Q. Why do we need a Womens Center?
Womens Centers serve as a focal point of womens issues and concerns. Since the early 1970s, womens centers have been established throughout the country--most frequently on college campuses by women students--in response to historical inequities experienced by women. They provide women with the resources and support they need to realize their potential as individuals and members of society. Since its establishment in 1986 as an out-growth of the Western Organization for Women, the WIU Womens Center has been a vital resource for individuals and groups of women and men on campus and in the community.

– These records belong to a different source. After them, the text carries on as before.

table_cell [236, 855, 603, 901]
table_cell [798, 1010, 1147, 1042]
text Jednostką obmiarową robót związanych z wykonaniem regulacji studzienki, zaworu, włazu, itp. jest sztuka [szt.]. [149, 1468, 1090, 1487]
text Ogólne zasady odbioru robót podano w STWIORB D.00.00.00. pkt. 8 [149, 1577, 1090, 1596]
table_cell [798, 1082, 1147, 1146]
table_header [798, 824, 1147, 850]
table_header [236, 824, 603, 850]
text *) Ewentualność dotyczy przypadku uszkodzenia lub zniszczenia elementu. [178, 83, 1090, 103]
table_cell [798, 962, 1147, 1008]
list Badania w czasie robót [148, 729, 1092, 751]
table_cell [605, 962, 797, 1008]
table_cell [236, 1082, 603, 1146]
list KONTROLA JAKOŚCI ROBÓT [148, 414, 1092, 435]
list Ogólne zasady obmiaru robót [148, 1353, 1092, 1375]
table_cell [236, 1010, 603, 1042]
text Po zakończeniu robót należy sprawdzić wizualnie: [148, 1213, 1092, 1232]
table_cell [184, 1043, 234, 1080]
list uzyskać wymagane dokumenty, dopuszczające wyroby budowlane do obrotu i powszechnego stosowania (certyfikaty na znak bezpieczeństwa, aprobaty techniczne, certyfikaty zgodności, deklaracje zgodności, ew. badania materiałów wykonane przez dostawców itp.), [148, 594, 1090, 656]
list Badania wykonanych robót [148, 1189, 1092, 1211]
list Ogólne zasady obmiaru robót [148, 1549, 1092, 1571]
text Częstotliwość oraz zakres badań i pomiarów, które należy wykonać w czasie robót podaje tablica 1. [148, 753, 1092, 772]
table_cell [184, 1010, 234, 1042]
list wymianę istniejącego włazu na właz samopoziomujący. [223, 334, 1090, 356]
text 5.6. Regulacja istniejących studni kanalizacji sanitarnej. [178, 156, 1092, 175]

Although many assumptions about women and their capabilities have been challenged and changed, and great strides have been made toward gender equity in education, business, politics and other arenas in the past three decades, we still have a long way to go. Many negative assumptions still exist in fields such as math and science, for example, despite the fact that womens success in the sciences is expanding. While women are now approximately 56% of college students nationally (46% at WIU) and are being admitted to medical schools at roughly the same rate as men, women still lag far behind men in traditionally male-dominated majors and career fields, and women are not graduating with majors such as computer science and from medical schools at anywhere near the same rates as men. At WIU, similar to nationally, only 31% of full professors are women. Only 23% of college presidents and 12 of the Fortune 500 CEOs are women. Although women have made significant gains in intercollegiate athletics, women are still only about 42% of college athletes, and women coaching womens teams has dropped from more than 90% in 1972 to less than 43% in 2008, while women are only 21% of athletic administrators. Only two women have ever been U.S. Supreme Court Justices; the U.S. ranks 70th in the world in terms of female political representation women are only 74 of 435 members of the U.S. House of Representatives, 16 of the 100 U.S. Senators, and 16% of state governors. Clearly, these numbers do not reflect that women are nearly 52% of the U.S. population. Although the U.S. government insists that countries such as Iraq and Afghanistan must include womens rights in their new constitutions, we still do not have an Equal Rights Amendment in our own Constitution. And pay equity is still nowhere in sight, with white women averaging 77 cents, African American women 63 cents, and Hispanic women 52 cents on the dollar that white men make. According to AAUWs 2007 report, Behind the Pay Gap, just one year out of college women working full time already earn less than their male colleagues earn, even when they have the same major and occupation. Ten years after graduation, the pay gap widens. According to the Bureau of Justice and the CDC, 20% of college women report having been raped prior to or since coming to college and young women between 16 and 24 in dating relationships experience the highest rate of domestic violence and sexual assault.
The Womens Center can help make sure gender inequities, disparities between women and men, and violence against women are addressed, reduced, and eliminated.